What is required =>
Take from the listing each line that has the string "Jakarta".

Entries supplied =>

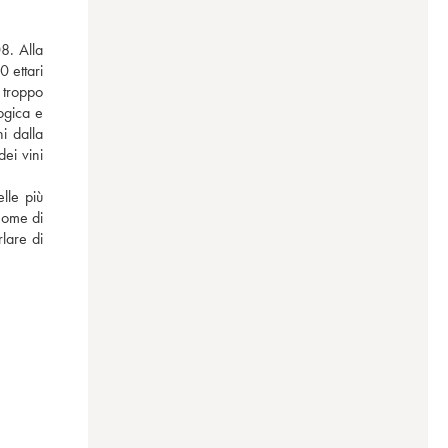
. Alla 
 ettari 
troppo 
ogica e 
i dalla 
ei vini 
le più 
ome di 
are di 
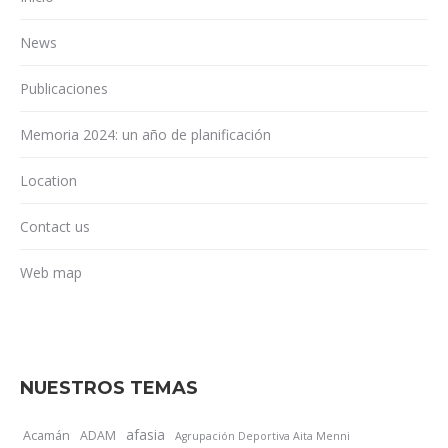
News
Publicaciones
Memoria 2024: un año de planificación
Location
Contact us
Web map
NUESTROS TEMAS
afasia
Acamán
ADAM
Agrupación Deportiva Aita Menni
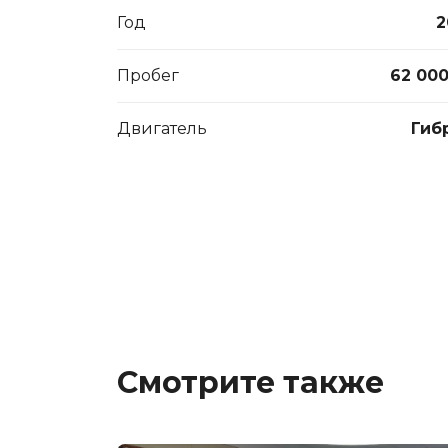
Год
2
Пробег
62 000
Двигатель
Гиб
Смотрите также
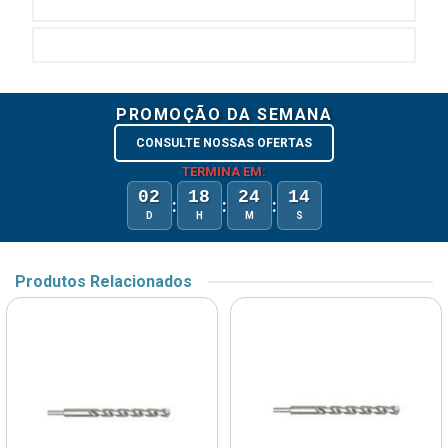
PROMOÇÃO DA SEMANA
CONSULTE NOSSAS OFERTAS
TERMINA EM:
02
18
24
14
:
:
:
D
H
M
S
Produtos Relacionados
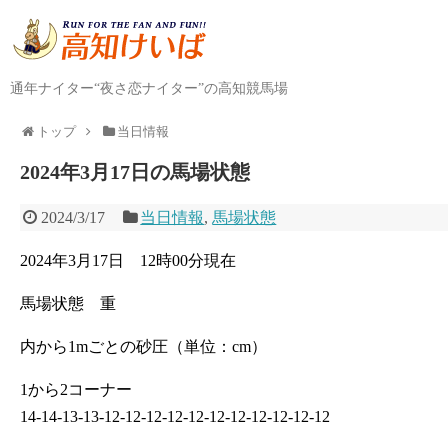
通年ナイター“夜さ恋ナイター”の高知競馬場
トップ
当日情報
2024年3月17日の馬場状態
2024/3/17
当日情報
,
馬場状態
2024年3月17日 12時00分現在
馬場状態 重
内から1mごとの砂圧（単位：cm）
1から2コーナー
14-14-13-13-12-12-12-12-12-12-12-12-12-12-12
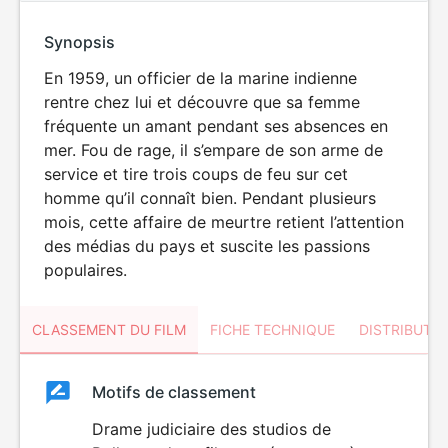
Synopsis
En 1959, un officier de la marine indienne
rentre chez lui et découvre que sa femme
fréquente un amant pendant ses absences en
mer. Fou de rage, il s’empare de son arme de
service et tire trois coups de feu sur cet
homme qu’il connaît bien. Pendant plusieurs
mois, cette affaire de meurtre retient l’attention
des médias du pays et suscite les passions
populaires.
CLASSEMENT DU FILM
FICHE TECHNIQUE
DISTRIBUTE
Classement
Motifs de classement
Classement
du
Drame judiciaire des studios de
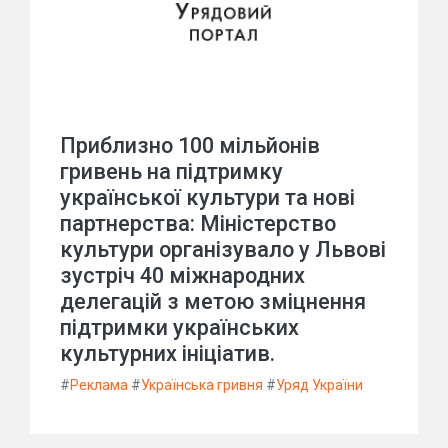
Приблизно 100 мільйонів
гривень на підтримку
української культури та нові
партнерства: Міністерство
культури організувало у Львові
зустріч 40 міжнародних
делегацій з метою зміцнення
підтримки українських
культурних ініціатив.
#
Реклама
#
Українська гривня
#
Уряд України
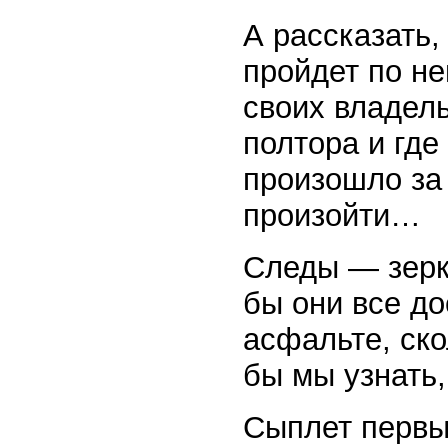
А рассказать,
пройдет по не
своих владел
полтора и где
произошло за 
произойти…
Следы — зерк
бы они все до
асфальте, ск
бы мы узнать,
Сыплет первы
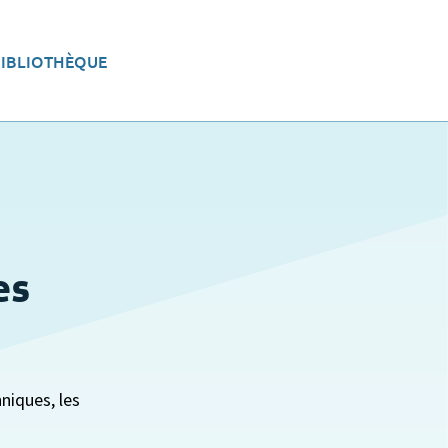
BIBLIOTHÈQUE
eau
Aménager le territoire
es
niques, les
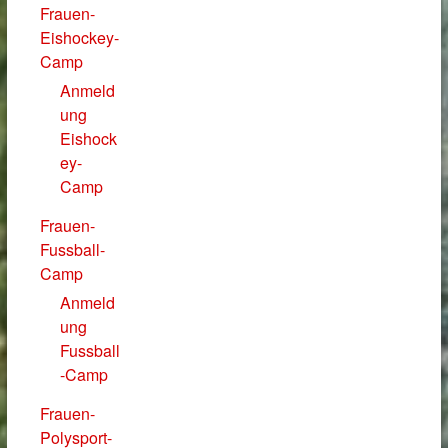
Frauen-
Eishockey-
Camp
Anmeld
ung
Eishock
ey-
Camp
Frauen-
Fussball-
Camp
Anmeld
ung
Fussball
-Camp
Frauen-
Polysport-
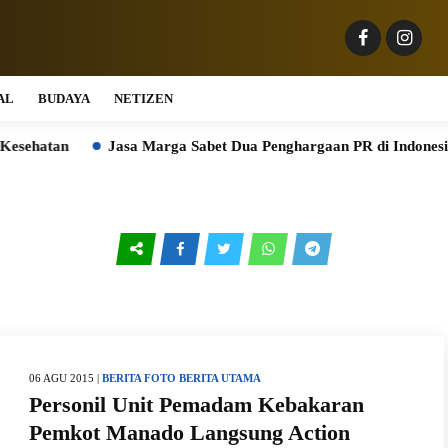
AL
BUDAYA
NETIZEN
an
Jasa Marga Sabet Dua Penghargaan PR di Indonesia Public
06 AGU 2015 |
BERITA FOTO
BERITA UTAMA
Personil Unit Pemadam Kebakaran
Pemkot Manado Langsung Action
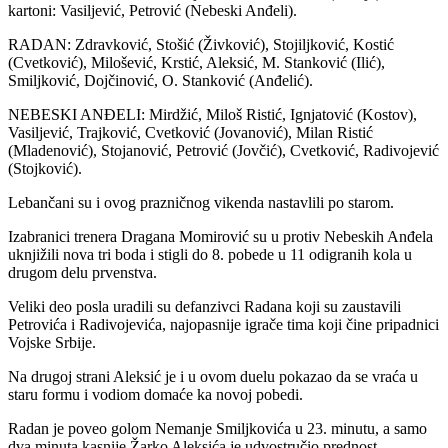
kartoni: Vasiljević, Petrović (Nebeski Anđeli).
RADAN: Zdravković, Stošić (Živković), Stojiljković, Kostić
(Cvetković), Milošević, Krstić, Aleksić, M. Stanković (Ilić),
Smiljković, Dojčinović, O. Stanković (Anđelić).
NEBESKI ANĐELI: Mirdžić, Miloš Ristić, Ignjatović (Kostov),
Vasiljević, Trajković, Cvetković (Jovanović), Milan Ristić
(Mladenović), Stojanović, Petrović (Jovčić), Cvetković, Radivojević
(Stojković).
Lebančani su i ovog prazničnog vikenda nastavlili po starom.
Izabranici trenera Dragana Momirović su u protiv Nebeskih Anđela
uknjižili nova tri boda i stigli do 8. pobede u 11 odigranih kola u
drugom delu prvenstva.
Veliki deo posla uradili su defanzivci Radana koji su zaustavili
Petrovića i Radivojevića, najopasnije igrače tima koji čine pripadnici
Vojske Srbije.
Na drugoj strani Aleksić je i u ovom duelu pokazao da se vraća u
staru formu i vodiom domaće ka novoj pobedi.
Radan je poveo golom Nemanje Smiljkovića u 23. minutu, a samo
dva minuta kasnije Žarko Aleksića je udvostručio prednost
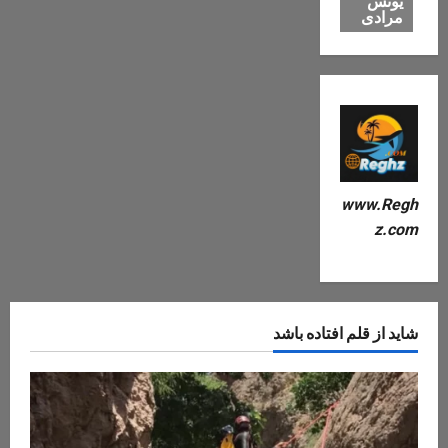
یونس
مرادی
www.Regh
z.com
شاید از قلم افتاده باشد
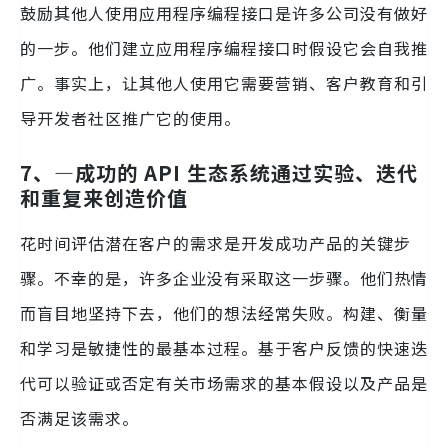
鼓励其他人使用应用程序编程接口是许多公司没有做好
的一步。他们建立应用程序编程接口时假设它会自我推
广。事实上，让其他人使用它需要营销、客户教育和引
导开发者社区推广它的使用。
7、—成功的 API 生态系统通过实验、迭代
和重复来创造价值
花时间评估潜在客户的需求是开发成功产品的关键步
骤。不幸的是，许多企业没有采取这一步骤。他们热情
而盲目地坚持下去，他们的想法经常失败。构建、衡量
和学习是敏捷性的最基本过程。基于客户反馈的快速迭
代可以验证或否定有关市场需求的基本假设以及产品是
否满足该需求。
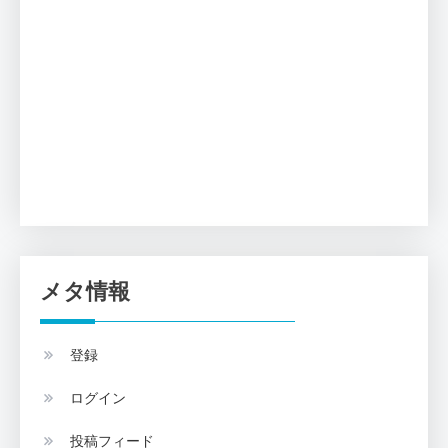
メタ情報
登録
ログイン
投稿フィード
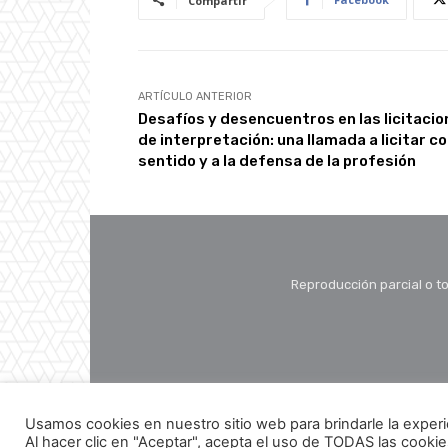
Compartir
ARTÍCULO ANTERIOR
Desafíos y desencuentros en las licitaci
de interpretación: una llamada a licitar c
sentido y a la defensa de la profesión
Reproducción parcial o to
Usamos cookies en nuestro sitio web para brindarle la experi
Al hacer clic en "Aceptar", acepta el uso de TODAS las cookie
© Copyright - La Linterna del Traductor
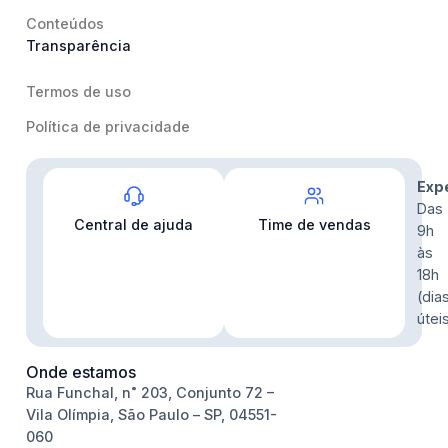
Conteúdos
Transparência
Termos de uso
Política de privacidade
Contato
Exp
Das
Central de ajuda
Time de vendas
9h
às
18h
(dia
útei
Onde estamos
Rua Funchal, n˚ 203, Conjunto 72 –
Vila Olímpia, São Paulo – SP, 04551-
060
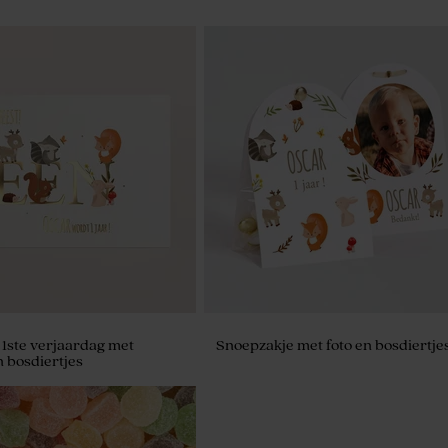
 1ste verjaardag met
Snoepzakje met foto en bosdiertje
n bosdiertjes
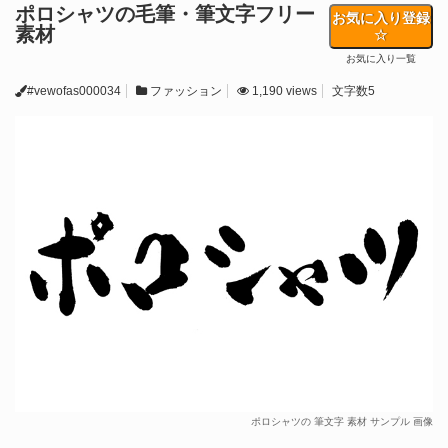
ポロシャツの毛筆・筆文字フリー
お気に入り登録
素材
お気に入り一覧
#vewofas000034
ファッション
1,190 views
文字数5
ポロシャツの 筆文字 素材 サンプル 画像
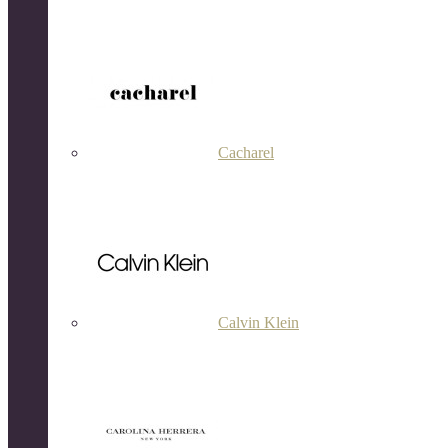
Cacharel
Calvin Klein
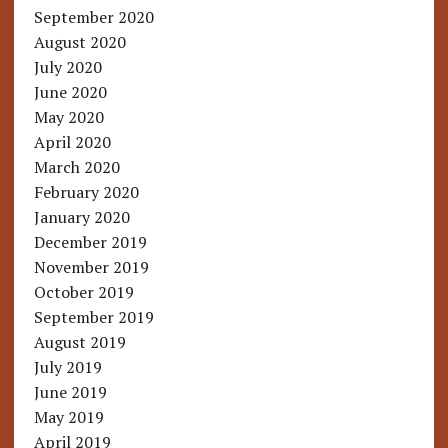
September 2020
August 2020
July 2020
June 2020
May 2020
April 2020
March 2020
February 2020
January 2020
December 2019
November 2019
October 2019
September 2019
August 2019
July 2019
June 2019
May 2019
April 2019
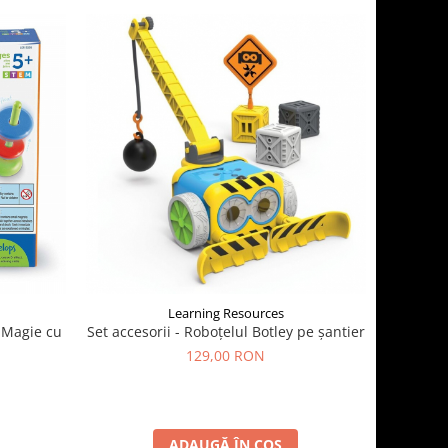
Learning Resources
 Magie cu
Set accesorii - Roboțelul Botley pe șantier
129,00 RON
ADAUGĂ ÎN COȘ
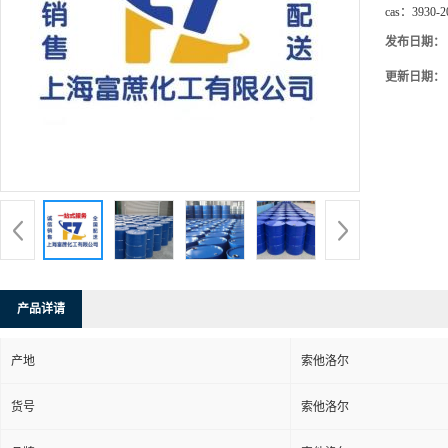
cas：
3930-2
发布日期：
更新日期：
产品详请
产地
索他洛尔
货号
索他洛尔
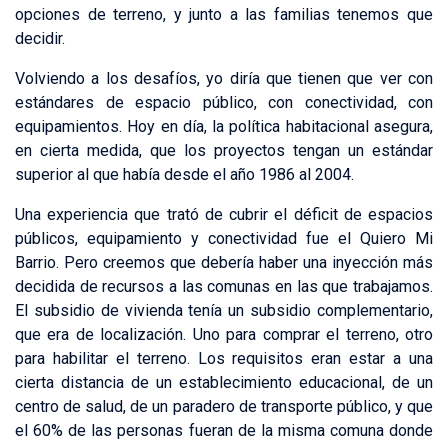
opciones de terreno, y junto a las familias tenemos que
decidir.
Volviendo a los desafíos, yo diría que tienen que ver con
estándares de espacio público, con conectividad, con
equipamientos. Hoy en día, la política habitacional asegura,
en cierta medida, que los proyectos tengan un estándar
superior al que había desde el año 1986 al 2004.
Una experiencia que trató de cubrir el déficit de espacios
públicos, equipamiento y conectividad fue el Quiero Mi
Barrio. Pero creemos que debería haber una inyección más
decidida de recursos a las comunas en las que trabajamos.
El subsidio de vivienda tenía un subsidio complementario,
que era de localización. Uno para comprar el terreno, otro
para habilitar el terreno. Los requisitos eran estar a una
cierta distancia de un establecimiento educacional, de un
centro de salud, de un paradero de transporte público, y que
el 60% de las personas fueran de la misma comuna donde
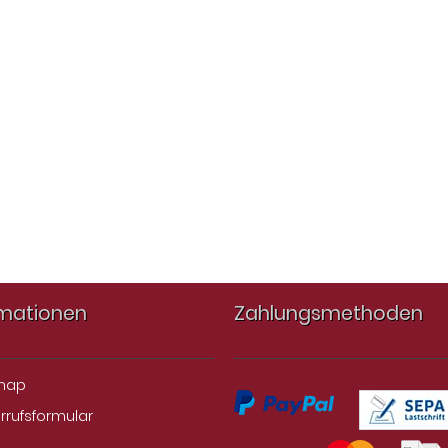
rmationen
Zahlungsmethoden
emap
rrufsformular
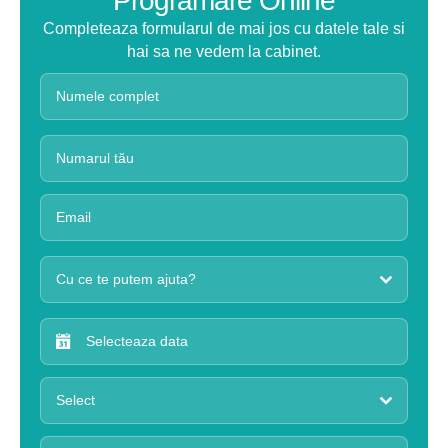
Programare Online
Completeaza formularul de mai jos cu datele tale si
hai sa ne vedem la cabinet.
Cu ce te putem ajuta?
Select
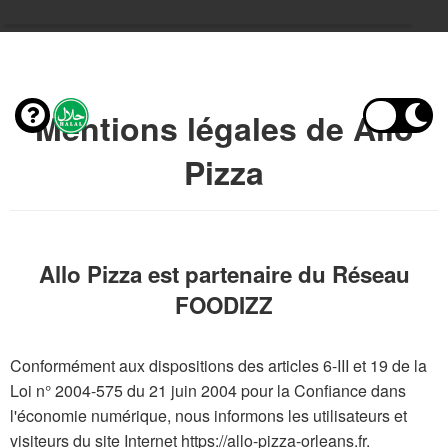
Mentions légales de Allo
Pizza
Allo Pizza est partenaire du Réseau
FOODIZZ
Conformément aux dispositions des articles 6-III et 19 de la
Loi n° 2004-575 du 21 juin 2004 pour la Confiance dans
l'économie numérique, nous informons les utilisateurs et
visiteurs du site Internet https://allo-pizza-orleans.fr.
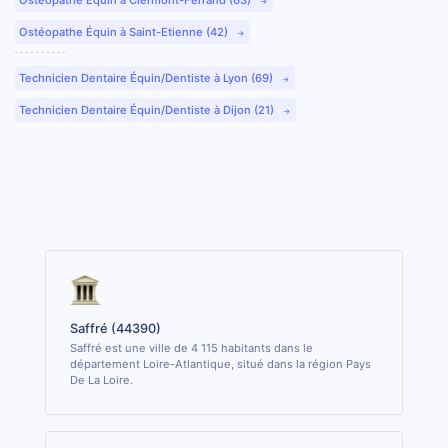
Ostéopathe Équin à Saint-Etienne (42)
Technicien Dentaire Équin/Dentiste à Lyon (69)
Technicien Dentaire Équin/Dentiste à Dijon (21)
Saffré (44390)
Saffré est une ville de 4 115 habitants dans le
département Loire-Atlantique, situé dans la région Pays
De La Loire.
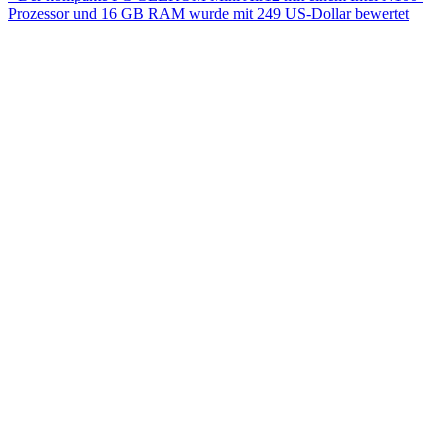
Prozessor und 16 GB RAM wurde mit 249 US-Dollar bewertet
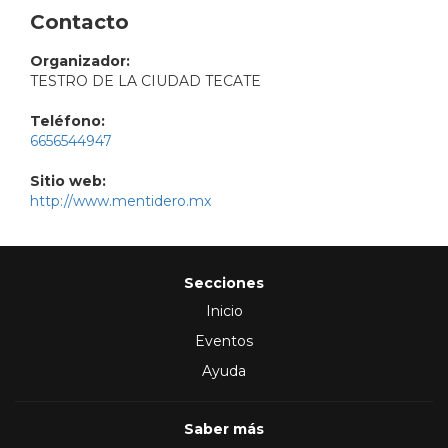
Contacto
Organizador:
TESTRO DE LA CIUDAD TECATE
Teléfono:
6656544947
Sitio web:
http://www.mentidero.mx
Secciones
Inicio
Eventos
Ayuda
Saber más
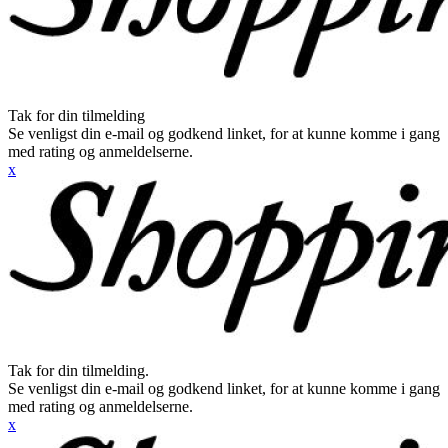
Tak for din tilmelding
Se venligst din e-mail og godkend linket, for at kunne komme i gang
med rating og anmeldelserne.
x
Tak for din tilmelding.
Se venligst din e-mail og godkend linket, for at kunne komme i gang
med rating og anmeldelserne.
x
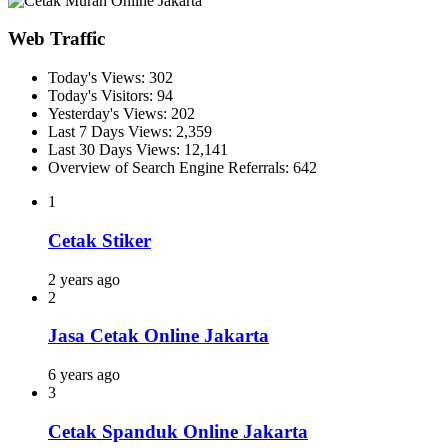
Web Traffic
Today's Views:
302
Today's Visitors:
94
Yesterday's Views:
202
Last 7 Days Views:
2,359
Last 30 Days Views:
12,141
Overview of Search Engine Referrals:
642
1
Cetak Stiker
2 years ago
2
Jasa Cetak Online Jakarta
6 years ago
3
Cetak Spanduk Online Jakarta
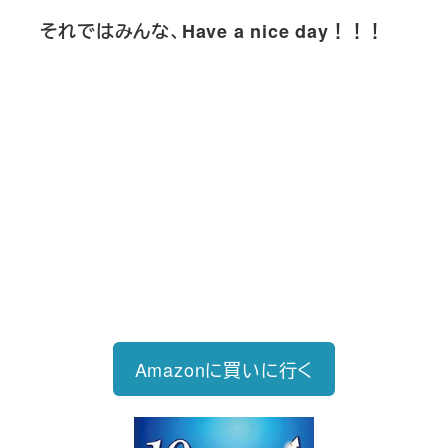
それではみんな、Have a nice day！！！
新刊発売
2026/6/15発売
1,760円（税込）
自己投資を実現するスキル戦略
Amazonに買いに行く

Finished task =>
Jasa Cetak Online Jakarta
Cetak Spanduk Online Jakarta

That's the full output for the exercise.